Sometimes small changes can make a big difference.  For the Canadian men’s water polo team the change was simple – move two of ten weekly sessions from their usual training centre, to the CSI Calgary.  It wasn’t until this strategy shift in the fall, along with a recent coaching change and collaboration with staff at the CSI Calgary, that the team’s eyes were opened to the benefits of the institute’s setting and services. 
 
The impact on the team was dramatic.  Long-time veteran and goaltender Robin Randall describes what changed for the team, “At our main venue there weren’t a lot of athletes around and we were a bit isolated, but at CSI Calgary we were able to interact with the other athletes and get to know them.  It created a sense of Team Canada for us, in that we are all Team Canada”.
 
According to the team’s strength coach, Jeff Osadec, this modest change led to a palpable shift in team culture.  “It changed the way they trained, they were now in an environment where they were surrounded by their peers from different sports and became a part of the CSI Calgary system and family.” 
 
CSI Calgary staff worked closely with the team’s coaches and managers.  Osadec’s focus was working on the basics.  He says, “because water polo is a skill-based sport where there isn’t a lot of transfer from the gym to the pool, the emphasis was on getting the athletes fit, strong and able to recover.”  It wasn’t long before everyone noticed a difference.  Randall confirms that, “the work we did with Jeff helped give us more confidence in our strength, which translated to the pool in many ways, like having more stability on defence.” 
 
A new training sequence was worked into the program by physiologist Dr.
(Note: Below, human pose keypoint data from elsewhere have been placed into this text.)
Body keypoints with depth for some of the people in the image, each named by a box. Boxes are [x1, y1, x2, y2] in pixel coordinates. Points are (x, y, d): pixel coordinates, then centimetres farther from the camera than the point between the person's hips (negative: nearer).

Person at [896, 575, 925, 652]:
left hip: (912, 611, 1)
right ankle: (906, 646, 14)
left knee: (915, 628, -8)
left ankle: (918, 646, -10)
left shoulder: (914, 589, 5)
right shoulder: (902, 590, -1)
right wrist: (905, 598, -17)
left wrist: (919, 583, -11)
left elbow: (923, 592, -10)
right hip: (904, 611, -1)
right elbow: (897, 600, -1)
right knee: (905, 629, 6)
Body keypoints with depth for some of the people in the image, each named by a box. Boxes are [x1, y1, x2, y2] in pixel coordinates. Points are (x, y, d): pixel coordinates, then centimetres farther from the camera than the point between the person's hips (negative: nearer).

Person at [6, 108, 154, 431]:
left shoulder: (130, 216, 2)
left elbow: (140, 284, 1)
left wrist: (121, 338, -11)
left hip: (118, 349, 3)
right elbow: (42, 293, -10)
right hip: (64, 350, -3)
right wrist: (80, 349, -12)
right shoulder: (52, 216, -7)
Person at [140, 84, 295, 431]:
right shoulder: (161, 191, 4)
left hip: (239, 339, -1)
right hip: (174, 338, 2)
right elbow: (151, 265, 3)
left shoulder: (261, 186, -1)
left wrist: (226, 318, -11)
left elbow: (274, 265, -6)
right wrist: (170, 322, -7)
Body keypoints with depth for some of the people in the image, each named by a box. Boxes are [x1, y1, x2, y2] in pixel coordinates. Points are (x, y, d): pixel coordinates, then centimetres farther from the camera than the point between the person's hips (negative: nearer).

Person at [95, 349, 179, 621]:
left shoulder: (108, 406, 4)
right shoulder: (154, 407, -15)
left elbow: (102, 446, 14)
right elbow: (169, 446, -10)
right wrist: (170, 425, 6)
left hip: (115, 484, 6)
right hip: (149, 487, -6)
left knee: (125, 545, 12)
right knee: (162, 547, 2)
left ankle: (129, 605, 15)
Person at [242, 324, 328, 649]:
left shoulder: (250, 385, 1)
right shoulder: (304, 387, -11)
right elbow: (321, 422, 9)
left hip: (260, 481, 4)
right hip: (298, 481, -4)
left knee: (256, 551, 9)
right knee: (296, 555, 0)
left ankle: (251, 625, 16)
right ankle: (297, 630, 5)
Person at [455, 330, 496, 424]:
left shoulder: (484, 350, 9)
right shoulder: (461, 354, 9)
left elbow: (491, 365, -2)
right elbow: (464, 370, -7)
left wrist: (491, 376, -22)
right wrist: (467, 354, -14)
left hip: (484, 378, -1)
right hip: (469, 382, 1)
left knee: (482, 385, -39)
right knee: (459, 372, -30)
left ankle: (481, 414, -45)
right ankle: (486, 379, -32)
David Smith, and nutritionist Kelly Drager helped the men reach their needs of 5000-7000 calories a day.  John Conway, an attacker, says “the level of expertise and professionalism in all sporting areas across CSI Calgary has given our team the tools we need to compete at an elite level.”
 
At the recent Olympic qualifying tournament in Trieste, Italy, the team fell devastatingly short of earning their ticket to Rio de Janeiro for the 2016 Olympics.  Despite posting a comeback tie against Hungary in the preliminary stages – an unprecedented result that drew praise from other teams – a loss against Spain in the quarterfinals closed the book on this Olympic cycle.  Conway sums up the disappointment that is still sinking in, “The difference in qualifying was one goal.  As much of a heartbreak as that is, it can still be seen as a huge positive as we are within inches of qualifying for the Olympics.” 
 
Even still, there is a bright outlook for the future. “This team is the best we’ve ever fielded” says Randall.  “We’ve never had a team of this quality before; it’s the greatest group of guys ever.” Adds Conway, “Our group has known for a while that we could do great things.  Canada has been, and will continue to be, a top contending team in the sport of water polo.”